Despite his precarious health and the hardships of travelling by foot and boat, for the next 10 years Anchieta travelled widely between Rio de Janeiro, Bahia, Espírito Santo and São Paulo, consolidating the expanding missionary work of the Jesuit missions. In 1577 the fourth superior general of the Jesuits, Everard Mercurian, appointed Anchieta provincial superior of the order’s members in Brazil.
With his health in decline, Anchieta asked to be relieved from his respnsibilities in 1591. He died in his country of adoption on 9 June 1597, at Reritiba, Espírito Santo, mourned by more than 3,000 native peoples, who so much valued all he had done for them both spiritually and in the promotion of their human dignity.

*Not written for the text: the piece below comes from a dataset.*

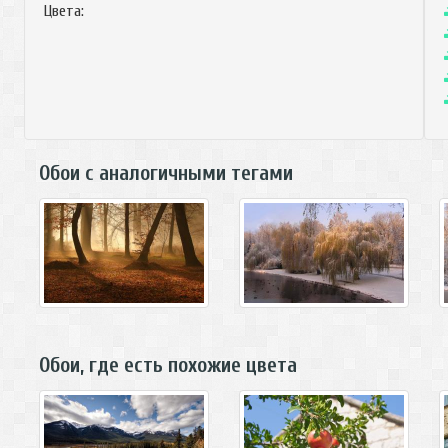
Цвета:
Обои с аналогичными тегами
Обои, где есть похожие цвета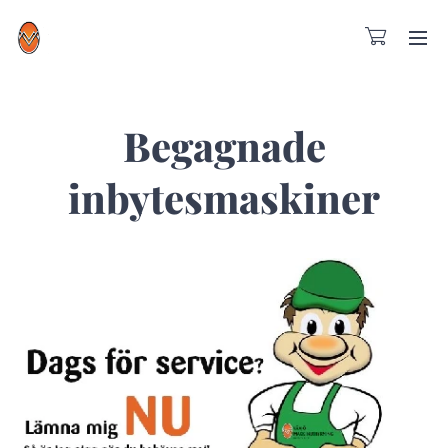
Begagnade
inbytesmaskiner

During and after his life, José de Anchieta was considered to have almost supernatural powers. Many legends formed around him, such as when he supposedly preached to and calmed down an attacking jaguar. To this day, a popular devotion holds that praying to Anchieta protects against animal attacks.
José de Anchieta is celebrated as the founder of Brazilian literature and, with da Nóbrega, Apostle of Brazil. He has given his name to two cities, Anchieta, in the State of Espírito Santo (formerly called Reritiba, his place of death), and Anchieta, in the state of Santa Catarina, as well as many other places, roads, institutions, hospitals, and schools.
He was beatified by Pope John Paul II in 1980.
In the Jesuit tradition, Anchieta kept in constant touch with his superiors in Europe, communicating mainly by letters, writing in perfect Spanish, Portuguese, Latin and Tupi. He also wrote theology, religious instruction, drama poetry, and the first published work on the Old Tupi language.
|Relic of Jose de Anchieta: his femur displayed the
Pateo do Colegio Church in Sao Paulo
He was a writer of music and a dramatist, teaching Christianity to the local people through music and theatre. He wrote a famous poem to the Virgin Mary, allegedly writing it every morning on the wet sand of a beach at Iperoig and committing it to memory until he could much later transcribe its more than 4,900 verses to paper. Because of all this, Anchieta is the patron of literature and music in Brazil. He was also a keen naturalist, describing several hitherto unknown plants and animals, and was an excellent surgeon and physician.
His clear and detailed reports help us now to understand the lifestyle, knowledge and customs of the native peoples and Europeans during his time, as well as the marvels of Brazil’s wildlife and geography.